En fin de matinée du 1er juin 1962, dans le département d’Alger, sur la route départementale reliant les communes de Koléa et Douaouda, ma mère, Mme-Hortal, domiciliée à Douaouda, ainsi que M. Robert Péres, un jeune camarade qui avait accepté de la conduire à Koléa dans sa voiture personnelle malgré l’insécurité, ont été victimes d’un enlèvement par des musulmans (éléments du F.L.N. ou Force Locale, ce qui était équivalent). Depuis ce jour, toutes les démarches possibles et imaginables ont été effectuées.
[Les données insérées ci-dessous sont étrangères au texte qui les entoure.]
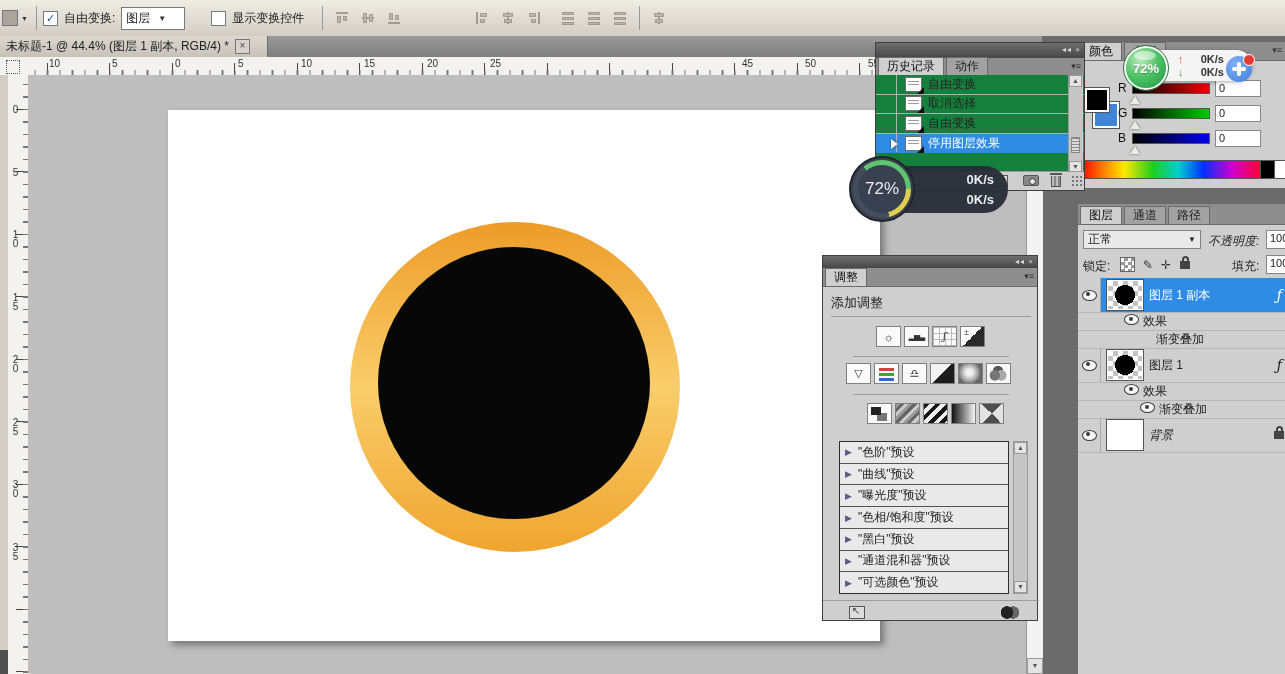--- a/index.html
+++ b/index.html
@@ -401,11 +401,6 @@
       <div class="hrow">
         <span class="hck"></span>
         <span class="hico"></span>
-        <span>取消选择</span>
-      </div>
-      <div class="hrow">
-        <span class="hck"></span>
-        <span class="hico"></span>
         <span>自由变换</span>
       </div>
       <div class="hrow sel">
Mes beaux-parents, M. et Mme Jaquot, de Boufarik, sont allés déposer plainte à la gendarmerie encore française, ainsi qu’au commissariat de police, dont dépendait la Force Locale de Koléa. Mon épouse a alerté les militaires français de Sidi-Ferruch, qui ont répondu qu’ils n’avaient pas l’autorisation d’intervenir. Je suis moi-même allé jusqu’à Rocher Noir, rencontrer M. Farès, devenu gouverneur temporaire de l’Algérie. Mon épouse est revenue à Douaouda pour essayer d’obtenir des renseignements auprès de la population indigène par l’intermédiaire d’un Arabe habitant le village (et soupçonné d’avoir des liens avec le F.L.N.). Rien n’y a fait. Ma famille et moi sommes rentrés en France le 14 juin 1962, mais nous n’avons pas cessé pour autant nos démarches. En Algérie, mon beau-père écrivait ou allait régulièrement voir le consul. Nous-mêmes écrivions souvent à ce dernier et par la suite à l’ambassadeur également. Lettres au Secrétariat des Affaires Algériennes ont suivi en 1962, 1963, 1964, 1965. En 1962, nous avions même écrit au président de la République. Mes beaux-parents ont rencontré quelques fois les représentants de la Croix-Rouge en Algérie, tant qu’ils sont restés. Bien sûr, nous avons eu des réponses à nos courriers, mais toujours du même genre, ne laissant jamais grand espoir. Puis, un jour de 1966, nous avons été avisés de la déclaration judiciaire du décès de notre mère prononcée par le tribunal de grande instance la Seine, à la requête de Paul Hortal. Ni Yvette Hortal, ni moi-même Charles Hortal, n’avions voulu en faire la demande ne voulant pas par cela libérer l’État de sa responsabilité, et aussi, sans doute, compte tenu d’un vain espoir. Nos pensées vont également à Robert Péres et à tous nos disparus d’Algérie.